The agreement goes on to admonish Albright to hold his tongue about his former employers in Alamance County. It asserts, among other things, that he has “agreed not to disparage or defame, in any way, the reputation, good name, good will or professional standing” of his former employers. It also contains specific instructions about how he is to discuss the discrimination claims that he had once lodged against Alamance County.

“[The] releasor agrees,” the agreement states, “[that], if asked about the status of this matter, he will only respond as follows: ‘The matter has been resolved’ [emphasis in the original].”

The agreement makes it abundantly clear that this confidentiality clause doesn’t apply to the county, which it goes on to stress would be “in violation of North Carolina statute” were it “to keep any term of the agreement confidential.” The agreement also emphasizes that the county’s decision to sign off on the financial settlement with Albright shouldn’t be construed as an admission of wrongdoing.

“[The] releasor agreed that releasees did not admit liability of any sort,” the document adds, “and that the consideration paid on behalf of the releasees is made only to terminate any further controversy.”

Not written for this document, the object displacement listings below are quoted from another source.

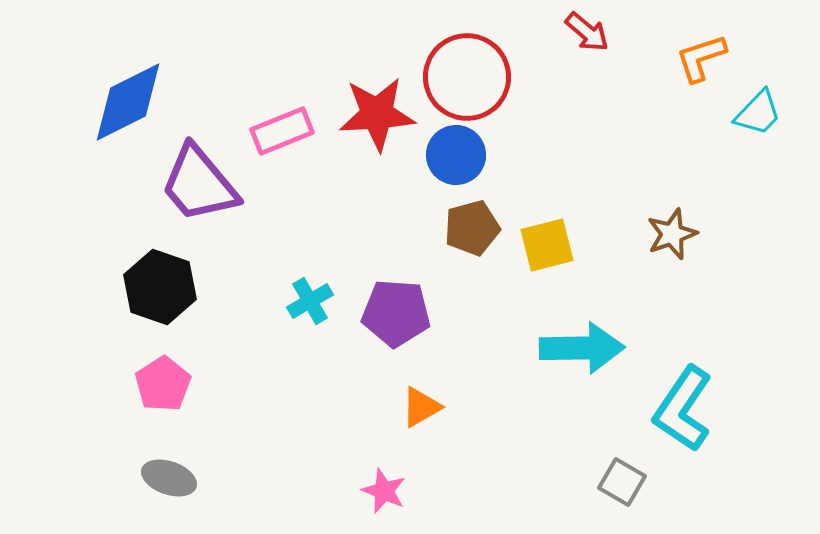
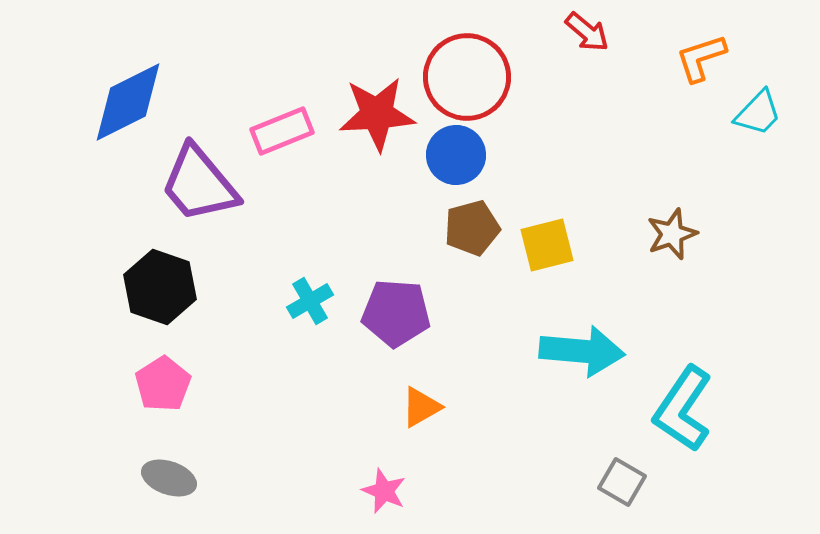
cyan arrow: moved 3 px down; rotated 6 degrees clockwise
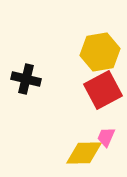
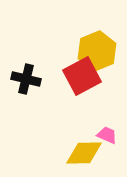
yellow hexagon: moved 3 px left, 1 px up; rotated 12 degrees counterclockwise
red square: moved 21 px left, 14 px up
pink trapezoid: moved 1 px right, 2 px up; rotated 90 degrees clockwise
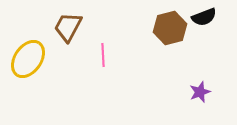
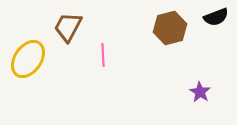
black semicircle: moved 12 px right
purple star: rotated 20 degrees counterclockwise
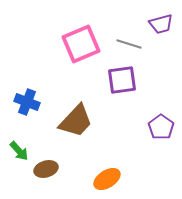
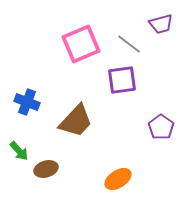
gray line: rotated 20 degrees clockwise
orange ellipse: moved 11 px right
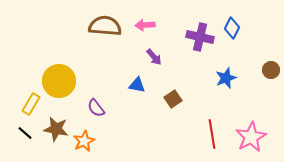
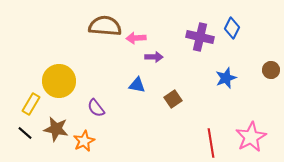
pink arrow: moved 9 px left, 13 px down
purple arrow: rotated 48 degrees counterclockwise
red line: moved 1 px left, 9 px down
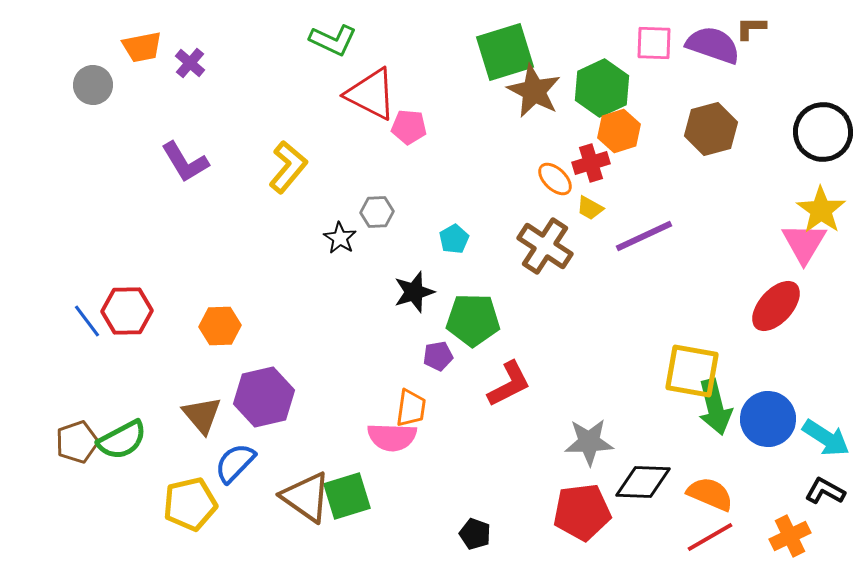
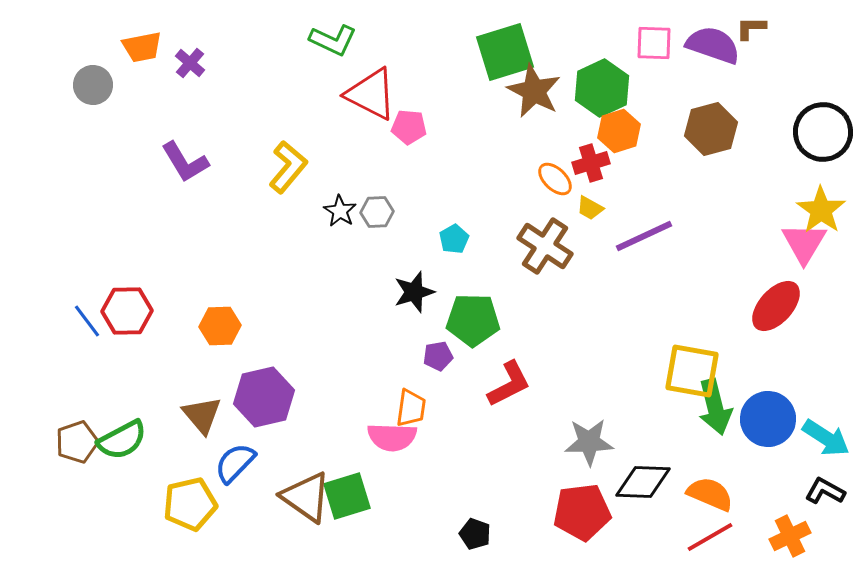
black star at (340, 238): moved 27 px up
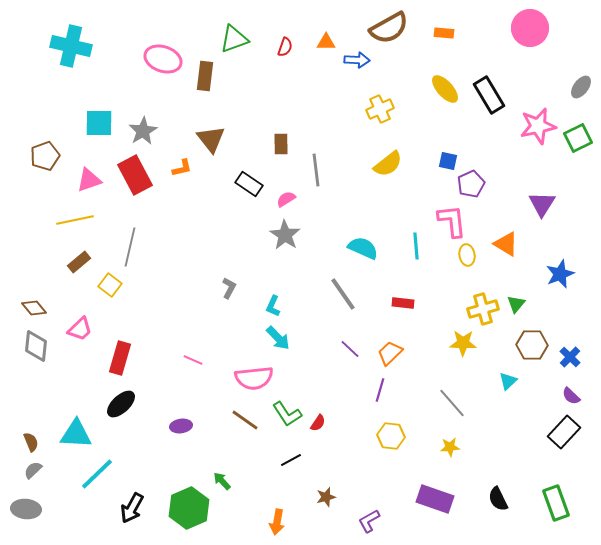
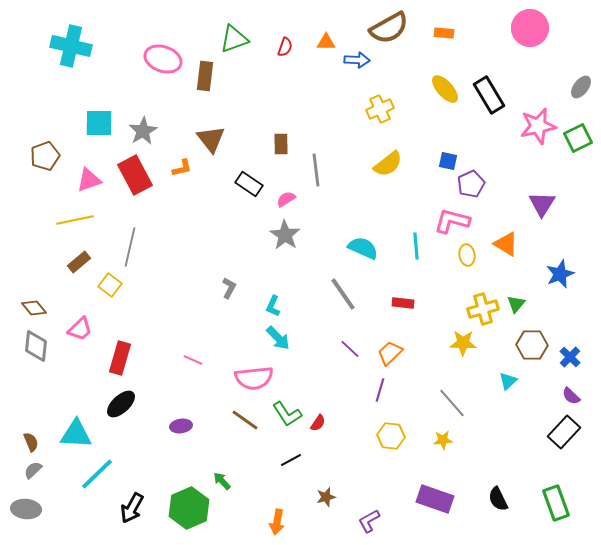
pink L-shape at (452, 221): rotated 69 degrees counterclockwise
yellow star at (450, 447): moved 7 px left, 7 px up
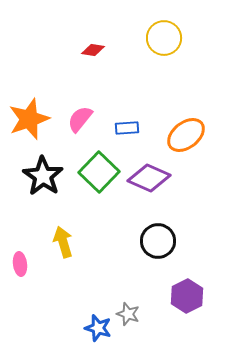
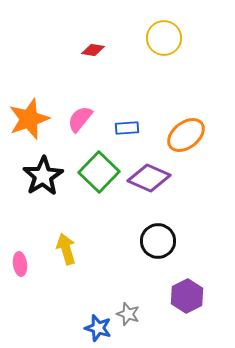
black star: rotated 6 degrees clockwise
yellow arrow: moved 3 px right, 7 px down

The approval of this deal by federal authorities appears to have warded off a persistent specter that has hung over Alamance County’s commissioners since they went behind closed doors in October of 2021 to determine the fate of their then chief legal representative.

Although state law requires local officials to take action on personnel matters in open session, the board of commissioners didn’t formally vote on Albright’s dismissal until they convened a belated special meeting a week after their closed-door machinations. By then, Albright had already been apprised of the board’s resolution, which was sprung on him when he showed up for work two days after the closed session occurred.

Shortly before Albright’s departure, the board of commissioners had enlisted the Winston-Salem based Teague Campbell law firm to serve as the county’s new legal counsel. Among Teague Campbell’s duties was to defend the commissioners against Albright’s employment discrimination complaints as they wound their way through the EEOC’s review process during the next couple of years.

At some point along the way, Albright’s complaints seem to have found their way to the Federal Mine Safety and Health Review Commission. Although it’s unclear from the settlement agreement what connection this federal agency has to the case, its name appears at the top of the document’s first page and is mentioned throughout in combination with the EEOC.

Albright, who gave his age at the time of his departure as 64 1/2, would ultimately be succeeded in his role as Alamance County’s attorney by Rik Stevens, who had previously plied his legal services at the sheriff’s offices in Guilford and Chatham counties. Stevens, who was 39 when he joined the county’s legal department in the fall of 2022, has since taken over much of Teague Campbell’s work on his predecessor’s employment discrimination complaint.

Albright didn’t respond when The Alamance News contacted him for a comment about the settlement on Wednesday.

Stevens, when reached for a comment, at first gave The Alamance News a laconic response that echoes the canned statement required of Albright.

“The Albright matter has been resolved,” he confirmed in his initial email to the newspaper on Wednesday.

Stevens subsequently provided a copy of the agreement itself after the newspaper inquired about the settlement’s particulars. He also opened up about the deal’s implications for Alamance County.

“Importantly, there was no admission of discrimination by anyone here at the county as to Albright related to his termination,” Stevens declared in a follow-up email. “We maintain that there was not discrimination in his termination, or otherwise.  Further, the amount paid to Albright was funded entirely by insurance and not money spent from the county’s general fund.”